### Lesetext
- - - -

Ein anderer Wochenrückblick ist möglich: Jedes Wochenende blickt die REPORTER-Redaktion mit einem Augenzwinkern auf jene Themen zurück, die uns und die Medien insgesamt beschäftigt haben. Diese Woche: kriselnde Kräuselköpfe und ein Hipster-Jang.

So langsam endet der Lockdown, doch wann genau – da schweigt der Premier vielsagend. „Wéi gesot…“, das mit der Corona-Krise ist „net sou evident“. Selbst wenn RTL-Moderatorinnen den Premier der Herzen hart in die Zange nehmen, sagt er viel, aber doch irgendwie nichts. „Wéi gesot…“ „An ech soen et nach eng Kéier…“

Dabei wäre jetzt eigentlich die Zeit für Xavier Bettels Königsdisziplin: Brücken bauen. Nicht nur zu unseren europäischen Nachbarn. Nein, auch die Wirtschaft erwartet sich endlich Brücken, die zurück ins profitable Alltagsgeschäft führen. „Wéi gesot“, noch ein wenig Geduld. Dann aber wird die Zeit kommen, in der wir wieder alle fröhlich mit dem SÜVchen im Stau stehen, einen Cappuccino bei Oberweis schlürfen und die neue Louis-Vuitton-Kollektion shoppen können.

- - - -

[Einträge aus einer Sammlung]
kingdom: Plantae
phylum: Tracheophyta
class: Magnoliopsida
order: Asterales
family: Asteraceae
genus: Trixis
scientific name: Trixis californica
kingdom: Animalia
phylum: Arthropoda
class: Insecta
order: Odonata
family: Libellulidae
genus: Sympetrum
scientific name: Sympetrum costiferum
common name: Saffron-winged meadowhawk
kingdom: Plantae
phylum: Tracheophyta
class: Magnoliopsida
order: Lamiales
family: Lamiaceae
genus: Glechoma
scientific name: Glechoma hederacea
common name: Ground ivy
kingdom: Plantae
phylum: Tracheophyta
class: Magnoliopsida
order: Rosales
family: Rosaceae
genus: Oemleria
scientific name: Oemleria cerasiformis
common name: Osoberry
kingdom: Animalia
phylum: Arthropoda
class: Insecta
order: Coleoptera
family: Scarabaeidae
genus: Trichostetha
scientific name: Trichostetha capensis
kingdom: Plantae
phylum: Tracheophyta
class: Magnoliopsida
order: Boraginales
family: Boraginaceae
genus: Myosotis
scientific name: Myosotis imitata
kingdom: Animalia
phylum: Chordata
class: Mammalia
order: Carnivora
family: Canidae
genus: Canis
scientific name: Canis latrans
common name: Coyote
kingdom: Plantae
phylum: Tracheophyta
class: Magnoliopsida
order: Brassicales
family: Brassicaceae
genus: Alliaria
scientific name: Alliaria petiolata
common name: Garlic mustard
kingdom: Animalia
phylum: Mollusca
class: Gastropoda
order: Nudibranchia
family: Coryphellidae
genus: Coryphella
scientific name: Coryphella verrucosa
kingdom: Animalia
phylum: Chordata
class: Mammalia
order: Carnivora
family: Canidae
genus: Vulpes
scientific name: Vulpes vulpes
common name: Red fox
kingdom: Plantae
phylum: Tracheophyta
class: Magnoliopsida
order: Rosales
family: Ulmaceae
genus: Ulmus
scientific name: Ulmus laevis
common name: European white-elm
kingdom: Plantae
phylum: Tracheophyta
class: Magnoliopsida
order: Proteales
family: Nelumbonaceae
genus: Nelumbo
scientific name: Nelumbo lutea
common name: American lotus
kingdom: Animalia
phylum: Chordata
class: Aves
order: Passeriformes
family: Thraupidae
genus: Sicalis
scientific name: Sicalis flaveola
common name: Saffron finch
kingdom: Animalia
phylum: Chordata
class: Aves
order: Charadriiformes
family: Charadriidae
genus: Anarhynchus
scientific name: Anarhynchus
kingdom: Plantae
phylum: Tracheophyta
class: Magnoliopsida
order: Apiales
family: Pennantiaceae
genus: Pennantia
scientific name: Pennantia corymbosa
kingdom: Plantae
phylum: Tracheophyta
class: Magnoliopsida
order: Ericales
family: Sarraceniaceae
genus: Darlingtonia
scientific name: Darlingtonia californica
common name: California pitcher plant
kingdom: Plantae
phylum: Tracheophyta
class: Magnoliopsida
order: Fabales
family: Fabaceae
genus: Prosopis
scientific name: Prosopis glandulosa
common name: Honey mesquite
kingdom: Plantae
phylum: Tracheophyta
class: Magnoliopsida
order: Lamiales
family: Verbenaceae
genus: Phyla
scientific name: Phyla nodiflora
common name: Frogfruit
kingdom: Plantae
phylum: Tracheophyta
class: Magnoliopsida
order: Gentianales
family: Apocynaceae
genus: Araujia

- - - -

### Die Aufgaben
**A)** Gib aus dem Wochenrückblick den Abschnitt von „Ein anderer Wochenrückblick“ bis „und ein Hipster-Jang.“ wortwörtlich wieder.
**B)** Was bezeichnet der Wochenrückblick als Xavier Bettels Königsdisziplin?

### Bearbeitete Übung
**A)**
Ein anderer Wochenrückblick ist möglich: Jedes Wochenende blickt die REPORTER-Redaktion mit einem Augenzwinkern auf jene Themen zurück, die uns und die Medien insgesamt beschäftigt haben. Diese Woche: kriselnde Kräuselköpfe und ein Hipster-Jang.

**B)** Brücken bauen.